Spark explode array column to columns-CodePudding

I am using Spark with Java and I have a dataframe like this:

id  | array_column
-------------------
12  | [a:123, b:125, c:456]
13  | [a:443, b:225, c:126]

and I want to explode array_column with the same id, however explode doesn't enough because I want dataframe to be:

id  | a  | b  | c
-------------------
12  |123 |125 | 456 
13  |443 |225 | 126

Therefore, normal explode on array_column doesn't work good in that case.

I would be happy for your help, Thank you!

CodePudding user response：

The following approach will work on variable length lists in array_column. The approach uses explode to expand the list of string elements in array_column before splitting each string element using : into two different columns col_name and col_val respectively. Finally a pivot is used with a group by to transpose the data into the desired format.

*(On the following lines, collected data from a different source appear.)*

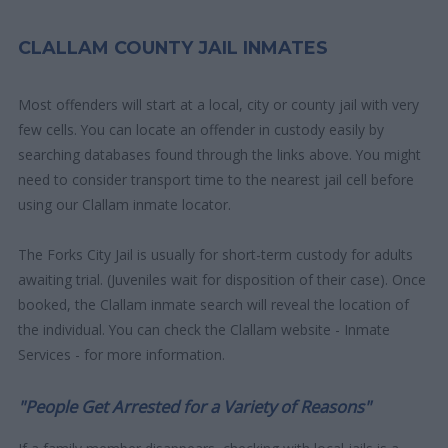
CLALLAM COUNTY JAIL INMATES
Most offenders will start at a local, city or county jail with very
few cells. You can locate an offender in custody easily by
searching databases found through the links above. You might
need to consider transport time to the nearest jail cell before
using our Clallam inmate locator.
The Forks City Jail is usually for short-term custody for adults
awaiting trial. (Juveniles wait for disposition of their case). Once
booked, the Clallam inmate search will reveal the location of
the individual. You can check the Clallam website - Inmate
Services - for more information.
"People Get Arrested for a Variety of Reasons"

The following example uses the pyspark api but can easily be translated to the java/scala apis as they are similar. I assumed your dataset is in a dataframe named input_df

from pyspark.sql import functions as F

output_df = (
    input_df.select("id",F.explode("array_column").alias("acol"))
            .select(
                "id",
                F.split("acol",":")[0].alias("col_name"),
                F.split("acol",":")[1].cast("integer").alias("col_val")
            )
            .groupBy("id")
            .pivot("col_name")
            .max("col_val")
)

Let me know if this works for you.

CodePudding user response：

A very similar approach like ggordon's answer in Java:

import static org.apache.spark.sql.functions.*;

Dataset<Row> df = ...

df.withColumn("array_column", explode(col("array_column")))
        .withColumn("array_column", split(col("array_column"), ":"))
        .withColumn("key", col("array_column").getItem(0))
        .withColumn("value", col("array_column").getItem(1))
        .groupBy(col("id"))
        .pivot(col("key"))
        .agg(first("value")) //1
        .show();

Output:

 --- --- --- --- 
| id|  a|  b|  c|
 --- --- --- --- 
| 12|456|225|126|
| 11|123|125|456|
 --- --- --- ---

I assume that the combination of id and and the key field in the array is unique. That's why the aggregation function used at //1 is first. If this combination is not unique, the aggregation function could be changed to collect_list in order to get an array of all matching values.